Public housing residents in Minneapolis will no longer need to pay their normal monthly rent when travel abroad erases their income, a change particularly sought by East African immigrants.
The board of the Minneapolis Public Housing Authority approved this week reverting to its previous policy of collecting only minimal rent during extended absences. The change takes effect once approved by federal housing officials, which is expected by year’s end.
Abdi Warsame, a City Council member, told the board that the policy in place for the past five years works a particular hardship on elderly East Africans who must save for long periods if they want to visit their homelands. He said that many receive federal Supplemental Security Income, which is halted when the recipient is outside the United States.
Yet the policy required people to keep paying rent, which is income-based. Travelers gone for 30 to 90 days could apply for a hardship, which meant that they paid the minimum $75 monthly rent during their absence, but were required to make up the difference between that and their normal rent over the next year or two.
The change will mean that residents will pay only the $75 minimum per month, assuming they apply for the hardship status.

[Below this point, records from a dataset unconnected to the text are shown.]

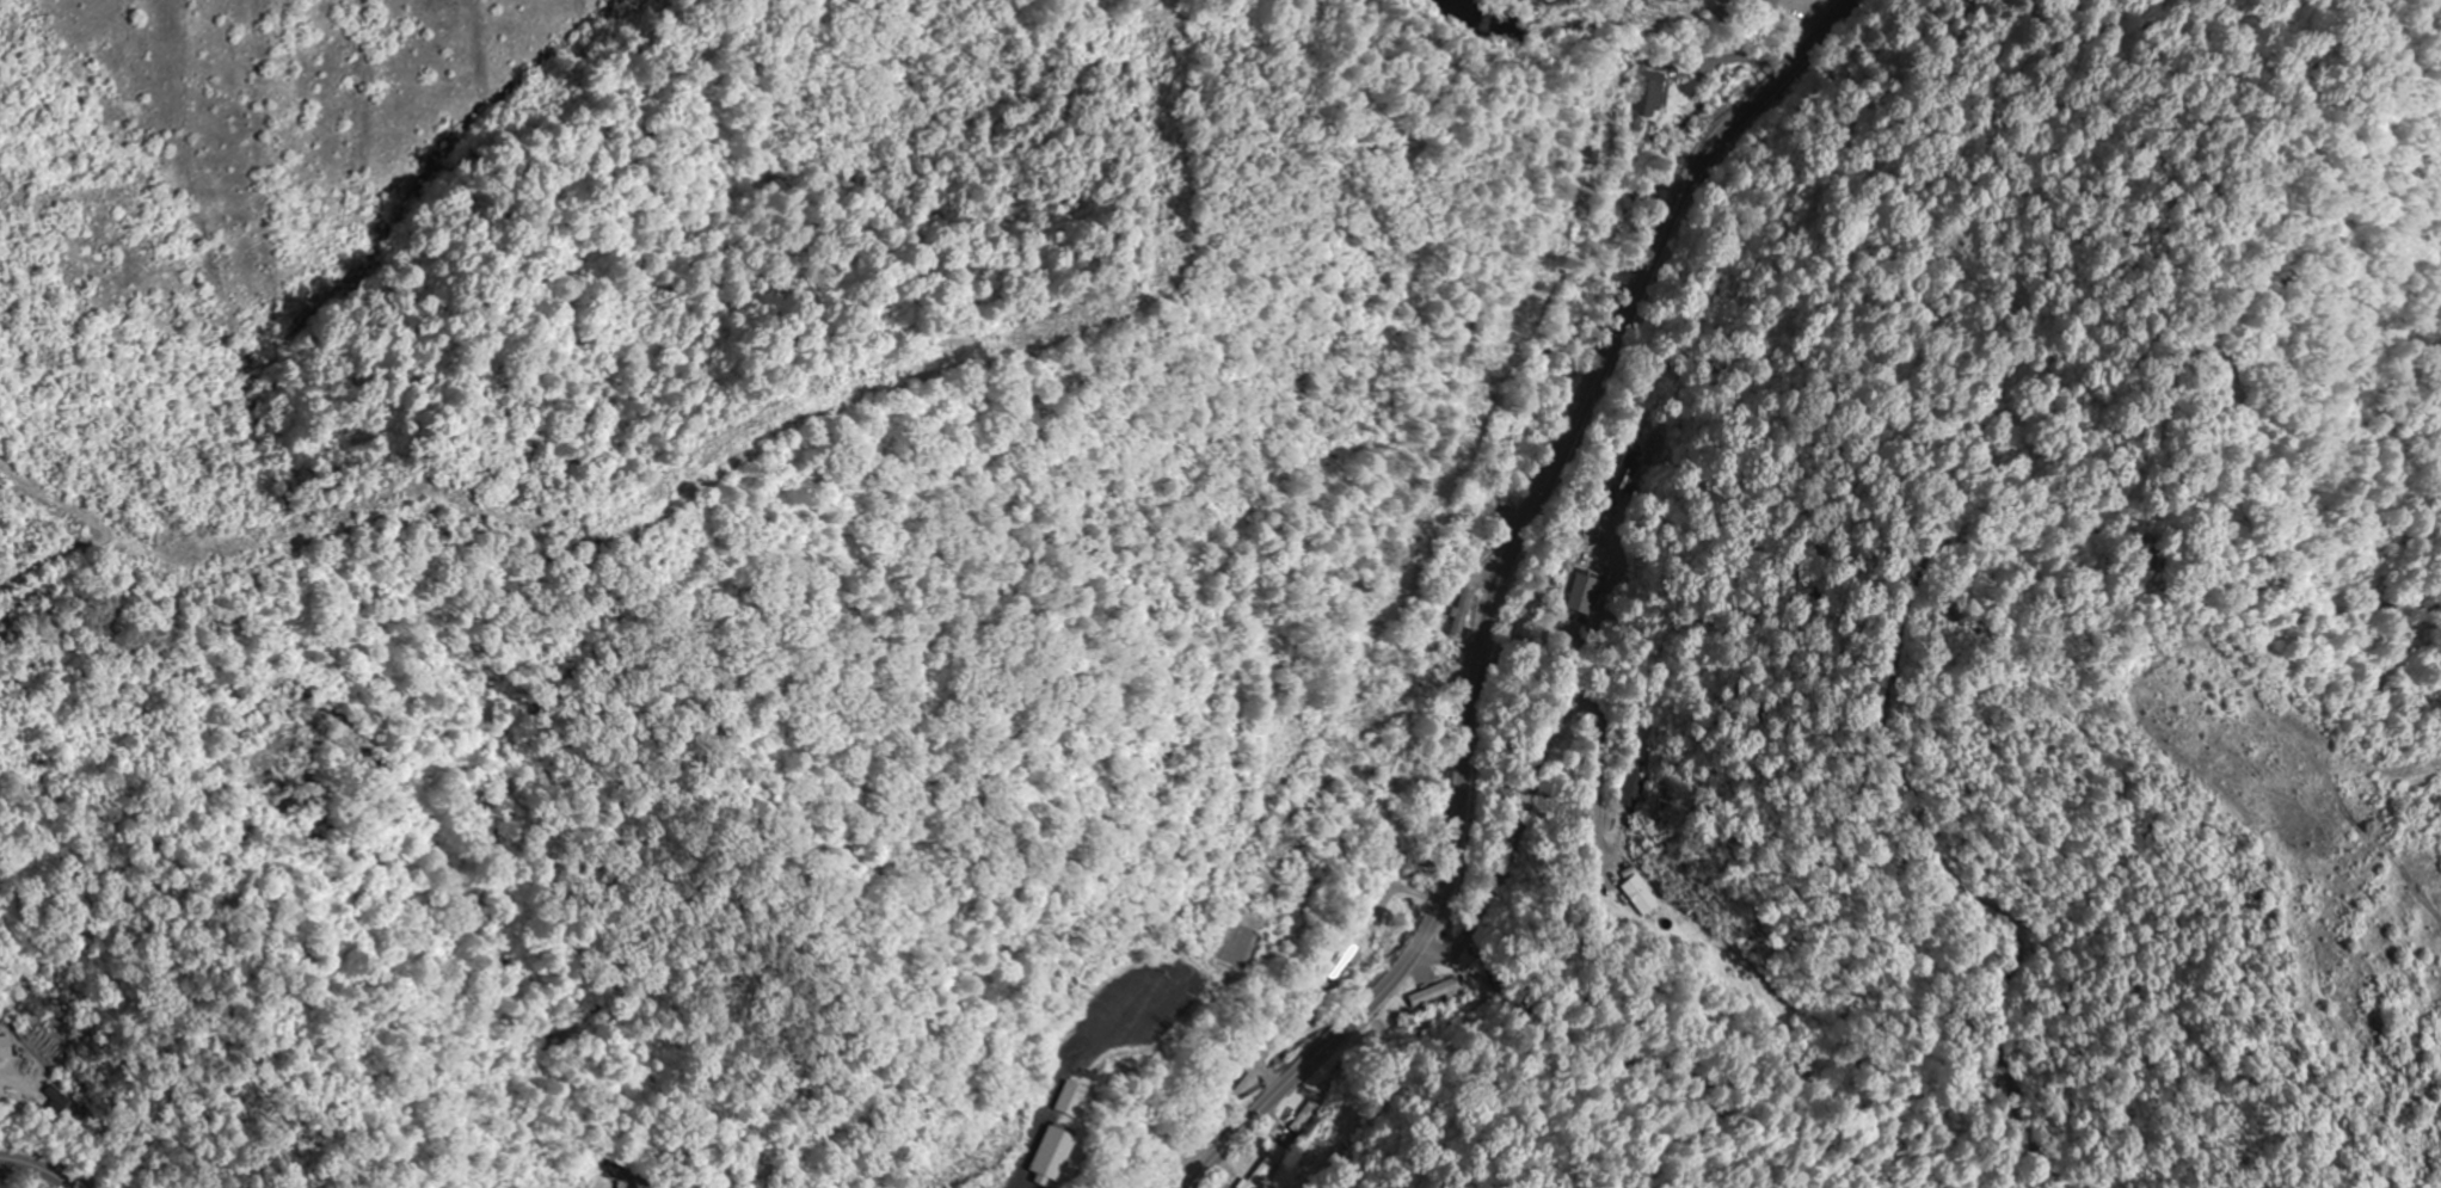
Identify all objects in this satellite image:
building: (1652, 94)
road: (1498, 590)
building: (1581, 591)
building: (1630, 782)
building: (1627, 887)
building: (1433, 994)
building: (7, 1048)
building: (1077, 1098)
building: (58, 1102)
building: (1306, 1116)
building: (1060, 1153)
road: (42, 1163)

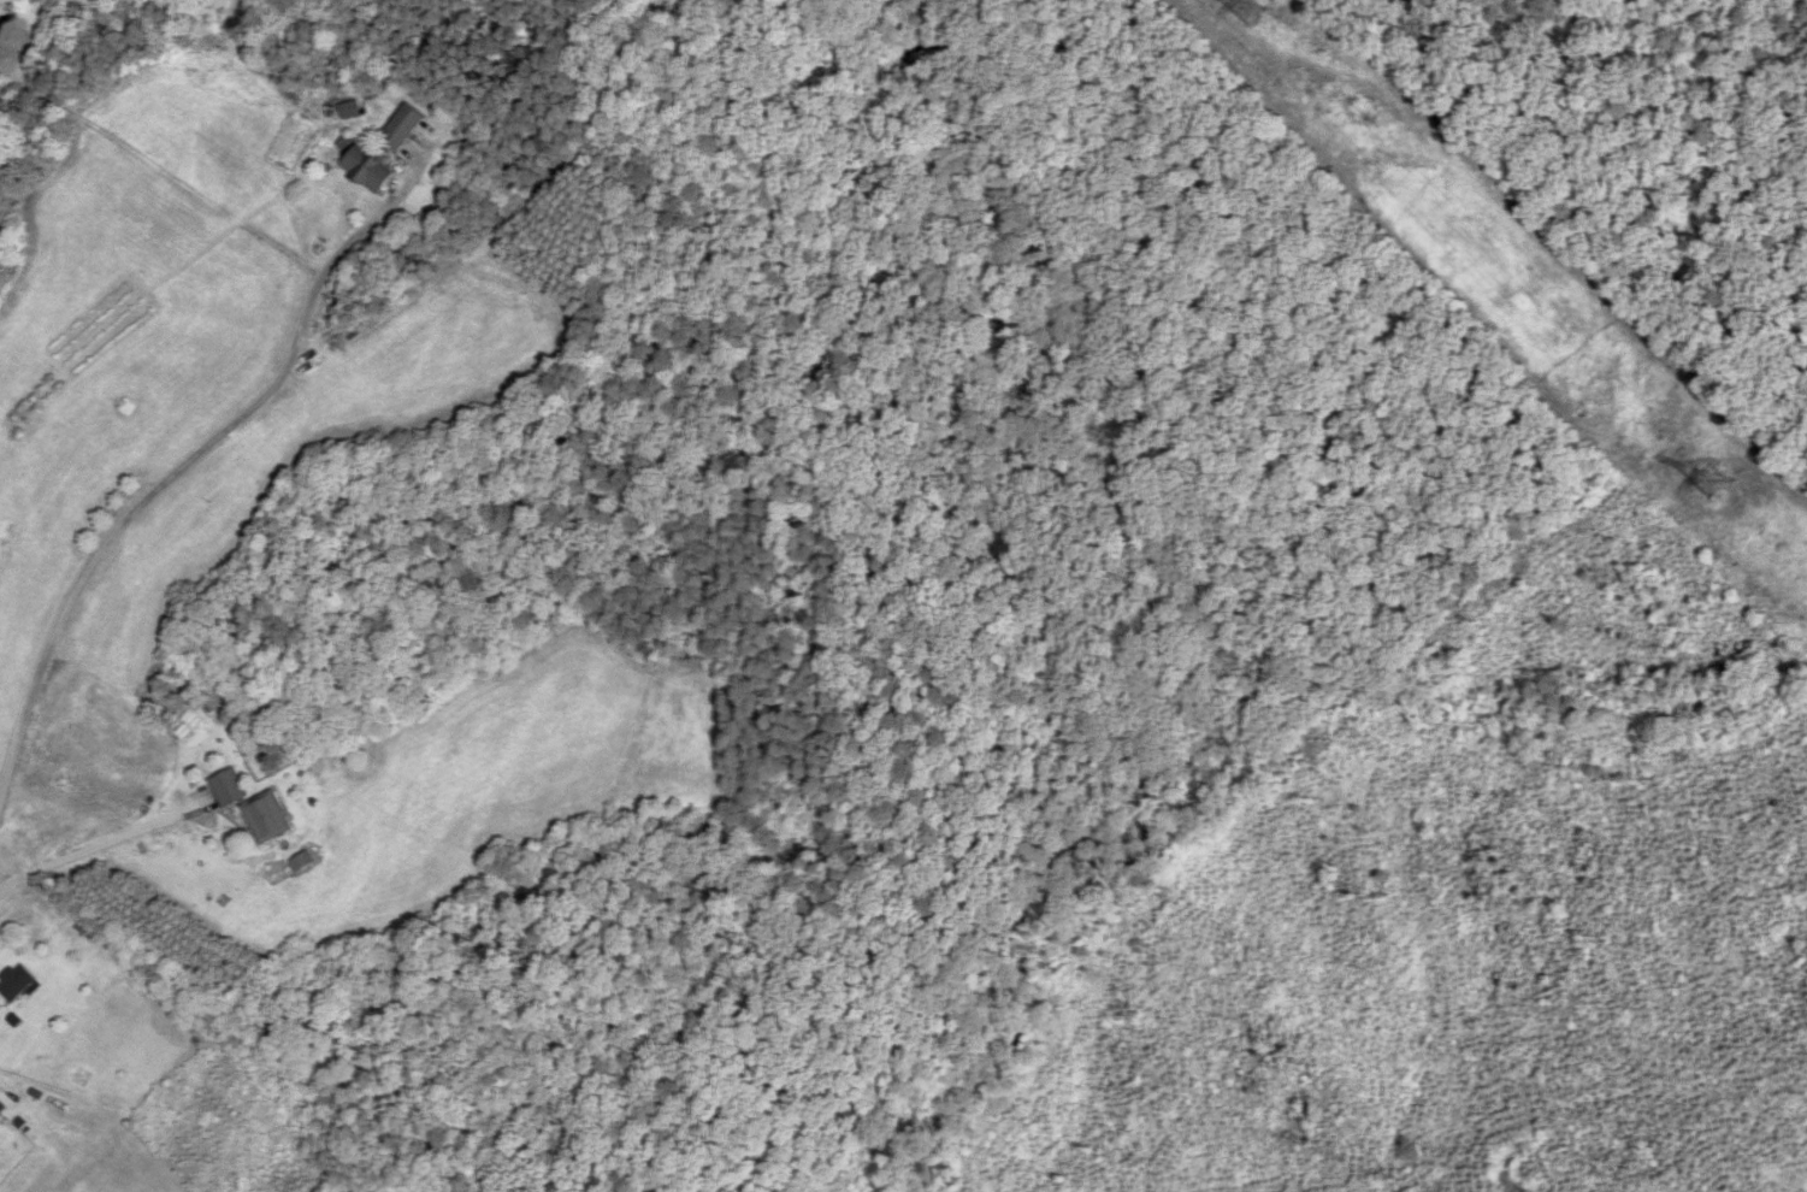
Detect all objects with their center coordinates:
power tower: (1249, 12)
building: (382, 151)
road: (162, 484)
power tower: (1723, 491)
building: (255, 808)
road: (100, 845)
building: (18, 984)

From 50 to 75 public housing residents report such absences annually, according to Mary Boler, an agency manager. She said the cost of the change will be less than $50,000. The agency found that the paperwork burden of tracking repayment was higher than anticipated.

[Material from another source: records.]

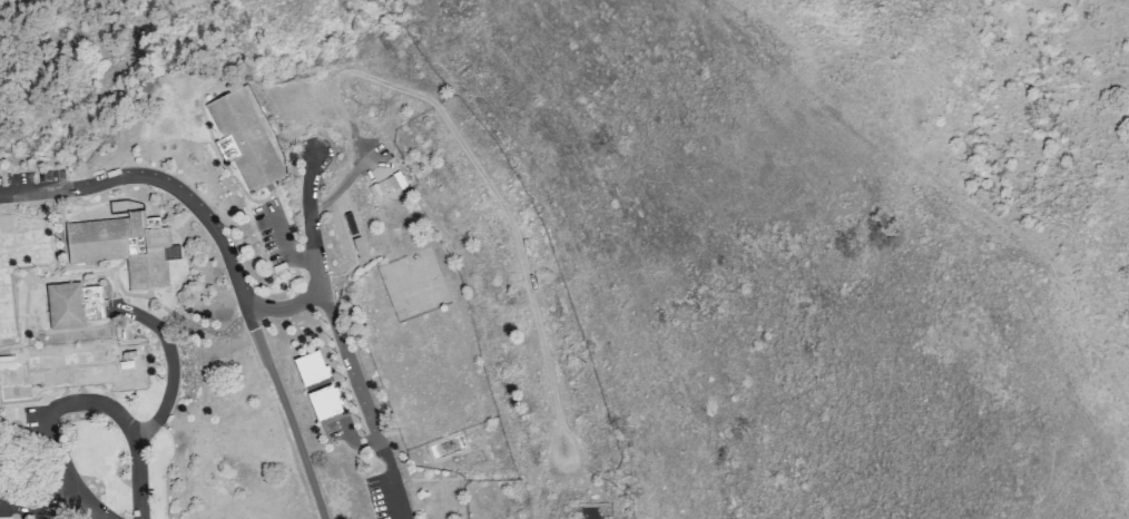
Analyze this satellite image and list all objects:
building: (245, 139)
building: (226, 148)
road: (86, 186)
building: (126, 247)
building: (74, 304)
road: (288, 310)
road: (340, 339)
road: (260, 344)
road: (173, 368)
road: (20, 414)
road: (127, 423)
road: (63, 474)
road: (40, 512)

“This was brought up to us again and again and again in every building we visited in our ward,” Warsame said. “Everybody was afraid to leave the country.”

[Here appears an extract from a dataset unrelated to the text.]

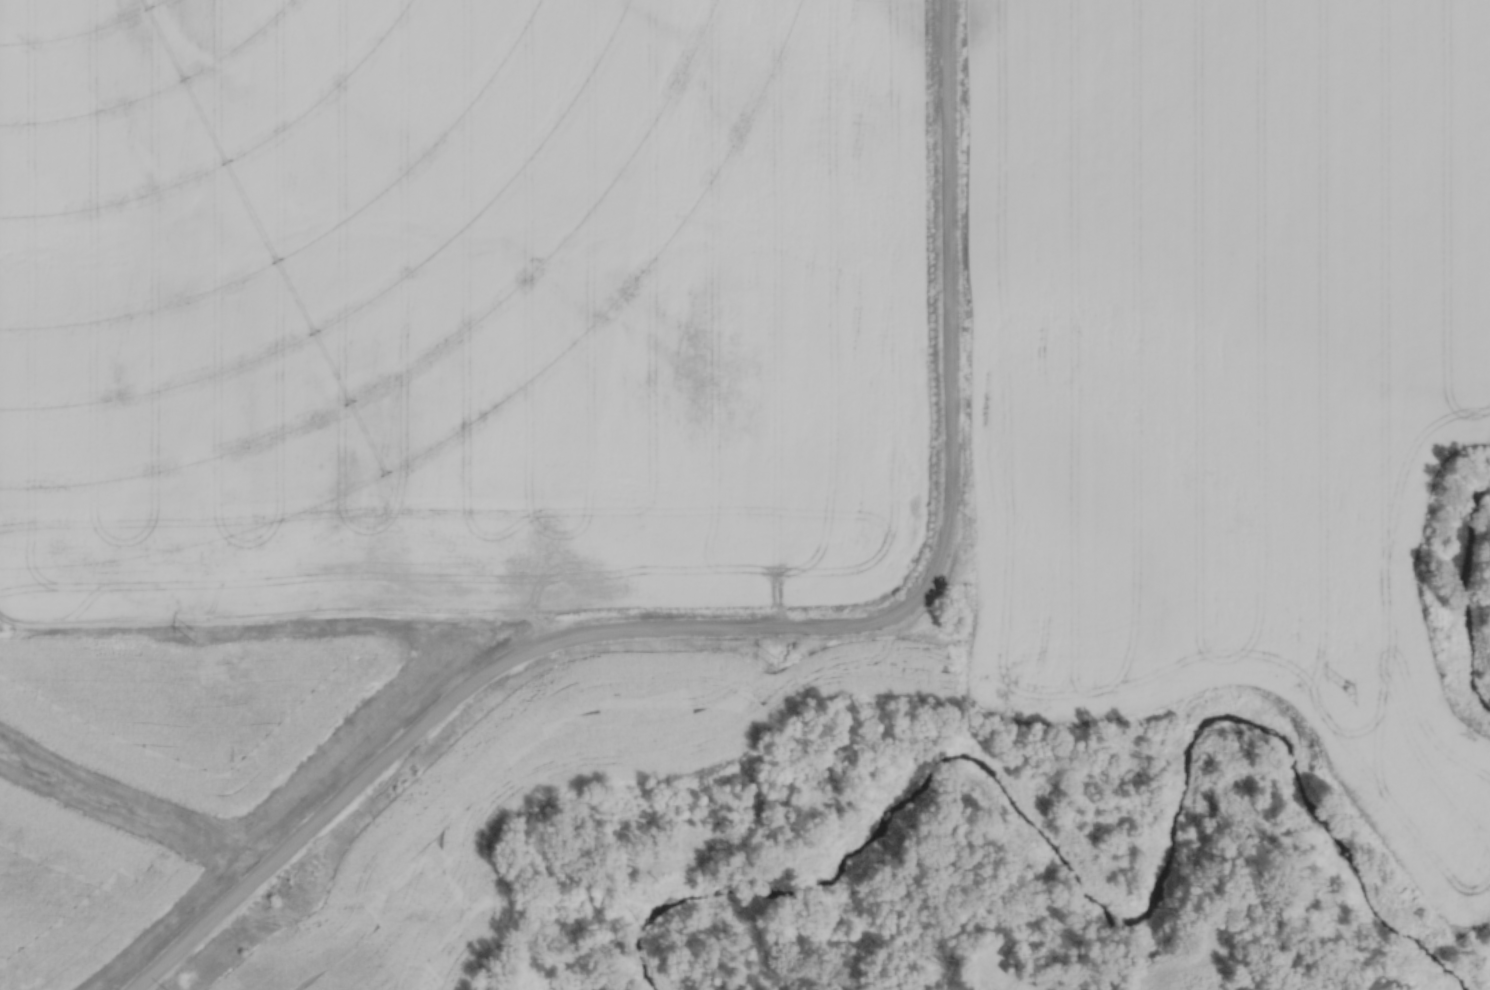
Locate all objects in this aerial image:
road: (768, 630)
power tower: (192, 634)
power tower: (774, 661)
power tower: (1349, 687)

He said common reasons for travel abroad include visiting families left behind or participating in the hajj, the pilgrimage to Mecca that Muslims are expected to make at least once.
The agency allows a maximum absence of 90 days, after which it takes steps to terminate a lease. With a long waiting list, “That’s a long time for the asset to be kept empty,” Boler said.
The agency board now has two members of Somali descent, Mohamud Tamir and Abdullahi Isse. The agency’s resident advisory board also backed the change in rent policy for extended absences.